Potassium Based Water Softeners
The design of water softeners allows them to operate using sodium chloride or potassium chloride. Potassium chloride is more expensive and used by people with extreme salt-level restrictions or for personal reasons. Potassium operates on the same premise as sodium, through ion exchange it replaces hardness and softens the water.
Using potassium chloride is the only true way to achieve a saltless water softener, though it is financially prohibitive and impractical. The results are the same as using sodium chloride, as both perform an ion exchange as they remove the hard elements completely.
Water Softener Results
Removing hardness from the water results in soft water, which has multiple benefits for anything that comes in contact with water. Either a potassium or salt water softener will produce the same outcome.
Hard water minerals block cleaning agents from performing properly and soap scum is left behind. The scum makes hair dry, harsh and it clogs pores, which blocks the body’s natural oils. This causes very dry, itchy skin.
Fixtures, dishes, and glasses have soap scum residue left after cleaning, which is very difficult to remove. Softened water rinses much cleaner and leaves surfaces sparkling. Skin and hair are much softer, naturally oiled, and suppler.
The minerals also deposit in pipes, fixtures and water heaters causing clogs, repairs and early replacement costs. With the hardness removal of a water softener, there are no harsh minerals to deposit. This creates unsightly scale build-up and obstructed plumbing.
Salt Free Water Softener vs. Salt Water Softener
Mineral removal is the only way to avoid the negative effects of hard water, which is very destructive.
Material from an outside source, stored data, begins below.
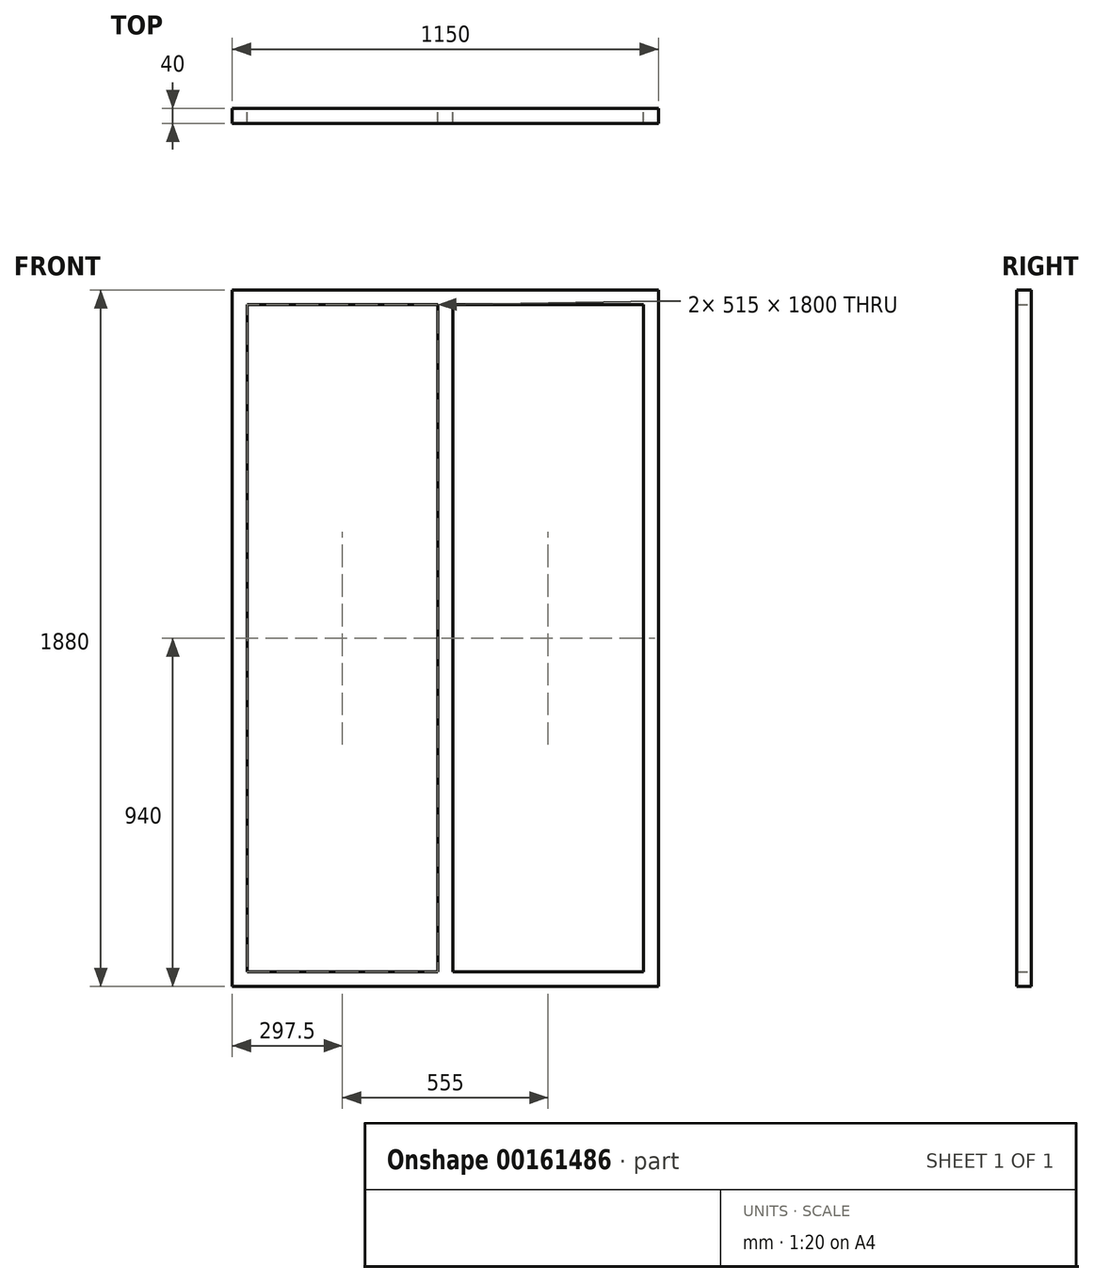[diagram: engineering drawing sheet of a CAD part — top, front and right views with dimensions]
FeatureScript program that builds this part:
annotation { "Feature Type Name" : "Feature", "Feature Type Description" : "" }
export const myFeature = defineFeature(function(context is Context, id is Id, definition is map)
    precondition{}
    {
        {
            var Q0;
            Q0=qCreatedBy(makeId("Front.planeOp"),FACE);
            var sketch = newSketch(context, id + "F0", { "sketchPlane" : qUnion([Q0])});
            skLineSegment(sketch, "E0.bottom", {"start": v(-535, 900) * mm, "end": v(-20, 900) * mm});
            skLineSegment(sketch, "E0.top", {"start": v(-535, -900) * mm, "end": v(-20, -900) * mm});
            skLineSegment(sketch, "E0.left", {"start": v(-535, 900) * mm, "end": v(-535, -900) * mm});
            skLineSegment(sketch, "E0.right", {"start": v(535, 900) * mm, "end": v(535, -900) * mm});
            skPoint(sketch, "E0.middle", {"position": v(0, 0) * mm});
            skLineSegment(sketch, "E1.bottom", {"start": v(-575, 940) * mm, "end": v(575, 940) * mm});
            skLineSegment(sketch, "E1.top", {"start": v(-575, -940) * mm, "end": v(575, -940) * mm});
            skLineSegment(sketch, "E1.left", {"start": v(-575, 940) * mm, "end": v(-575, -940) * mm});
            skLineSegment(sketch, "E1.right", {"start": v(575, 940) * mm, "end": v(575, -940) * mm});
            skLineSegment(sketch, "E2.left", {"start": v(-20, 900) * mm, "end": v(-20, -900) * mm});
            skLineSegment(sketch, "E2.right", {"start": v(20, 900) * mm, "end": v(20, -900) * mm});
            skLineSegment(sketch, "E3.trimOffspring", {"start": v(20, -900) * mm, "end": v(535, -900) * mm});
            skLineSegment(sketch, "E4.trimOffspring", {"start": v(20, 900) * mm, "end": v(535, 900) * mm});
            skSolve(sketch);
        }
        {
            var Q0;
            Q0 = qSketchRegion(id + "F0", true);
            extrude(context, id + "F1", {"entities" : qUnion([Q0]), "endBound" : BoundingType.SYMMETRIC, "depth" : 40 * mm, "offsetDistance" : 25 * mm});
        }
    });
Using a water softener is the only “results proven” way to remove hardness from a water supply. A no salt softener is, by design, unable to remove any hardness. Information put out by the salt free water softener companies even proclaim they do not remove hardness.
Salt water softeners completely remove hardness and replace it with sodium or potassium. Water is then softened and the effects of hard water are not possible due to their elimination.